Randomised controlled trials comparing HFOV and CV in preterm or low birth weight infants with pulmonary dysfunction, mainly due to RDS, who required assisted ventilation. Randomisation and commencement of treatment needed to be as soon as possible after the start of CV and usually in the first 12 hours of life.
The methodological quality of each trial was independently reviewed by the review authors. The standard effect measures were relative risk (RR) and risk difference (RD). From 1/RD the number needed to benefit (NNTB) to produce one outcome was calculated. For all measures of effect, 95% confidence intervals (CIs) were used. For interpretation of subgroup analyses, a P value for subgroup differences as well as the I2 statistic for between-subgroup heterogeneity were calculated. Meta-analysis was performed using both a fixed-effect and a random-effects model. Where heterogeneity was over 50%, the random-effects model RR was also reported.
Nineteen eligible studies involving 4096 infants were included. Meta-analysis comparing HFOV with CV revealed no evidence of effect on mortality at 28 to 30 days of age or at approximately term equivalent age. These results were consistent across studies and in subgroup analyses. The risk of CLD in survivors at term equivalent gestational age was significantly reduced with the use of HFOV but this effect was inconsistent across studies, even after the meta-analysis was restricted to studies that applied a high lung volume strategy with HFOV. Subgroup analysis by HFOV strategy showed a similar effect in trials with a more strict lung volume recruitment strategy, targeting a very low fraction of inspired oxygen (FiO2), and trials with a less strict lung volume recruitment strategy and with a somewhat higher or unspecified target FiO2. Subgroup analyses by age at randomisation, routine surfactant use or not, type of high frequency ventilator (oscillator versus flow interrupter), inspiratory to expiratory (I:E) ratio of high frequency ventilator (1:1 versus 1:2) and CV strategy (lung protective or not) could not sufficiently explain the heterogeneity. Pulmonary air leaks, defined as gross air leaks or pulmonary interstitial emphysema, occurred more frequently in the HFOV group, whereas the risk of severe retinopathy of prematurity was significantly reduced.

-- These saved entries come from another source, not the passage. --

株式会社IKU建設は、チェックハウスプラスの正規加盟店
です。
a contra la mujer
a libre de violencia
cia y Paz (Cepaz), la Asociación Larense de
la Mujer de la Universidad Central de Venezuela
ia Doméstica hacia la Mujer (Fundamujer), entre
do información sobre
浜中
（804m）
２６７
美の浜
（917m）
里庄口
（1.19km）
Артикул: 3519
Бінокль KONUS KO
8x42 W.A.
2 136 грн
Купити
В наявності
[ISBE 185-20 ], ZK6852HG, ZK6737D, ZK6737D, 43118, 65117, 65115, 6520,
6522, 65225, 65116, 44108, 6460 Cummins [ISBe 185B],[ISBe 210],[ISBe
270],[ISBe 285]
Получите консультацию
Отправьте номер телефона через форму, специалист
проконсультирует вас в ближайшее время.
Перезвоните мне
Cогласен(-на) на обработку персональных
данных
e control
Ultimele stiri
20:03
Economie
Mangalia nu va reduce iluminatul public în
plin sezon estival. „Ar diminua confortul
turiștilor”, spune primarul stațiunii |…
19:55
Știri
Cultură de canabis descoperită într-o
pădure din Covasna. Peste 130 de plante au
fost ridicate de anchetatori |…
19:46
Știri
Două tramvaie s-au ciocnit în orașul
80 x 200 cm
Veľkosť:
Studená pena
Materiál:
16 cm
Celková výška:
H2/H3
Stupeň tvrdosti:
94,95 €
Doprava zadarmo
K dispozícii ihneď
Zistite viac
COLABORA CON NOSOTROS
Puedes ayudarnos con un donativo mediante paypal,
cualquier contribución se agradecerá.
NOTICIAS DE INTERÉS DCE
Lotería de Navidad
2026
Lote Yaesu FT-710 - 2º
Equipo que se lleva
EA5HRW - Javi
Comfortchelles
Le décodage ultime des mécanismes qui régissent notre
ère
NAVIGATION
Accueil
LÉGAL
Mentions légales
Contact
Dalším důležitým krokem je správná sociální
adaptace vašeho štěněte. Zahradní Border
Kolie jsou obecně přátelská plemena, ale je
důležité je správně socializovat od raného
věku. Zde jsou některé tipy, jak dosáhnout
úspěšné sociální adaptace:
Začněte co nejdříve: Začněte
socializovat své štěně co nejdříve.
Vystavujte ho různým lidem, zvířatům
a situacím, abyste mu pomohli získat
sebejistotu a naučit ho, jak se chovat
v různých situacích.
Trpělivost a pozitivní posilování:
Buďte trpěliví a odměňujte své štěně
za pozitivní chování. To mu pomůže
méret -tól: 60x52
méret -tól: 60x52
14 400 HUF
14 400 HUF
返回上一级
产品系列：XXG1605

Although in some studies an increased risk of severe grade intracranial haemorrhage and periventricular leukomalacia was found, the overall meta-analysis revealed no significant differences in effect between HFOV and CV. The short-term neurological morbidity with HFOV was only found in the subgroup of two trials not using a high volume strategy with HFOV. Most trials did not find a significant difference in long-term neurodevelopmental outcome, although one recent trial showed a significant reduction in the risk of cerebral palsy and poor mental development.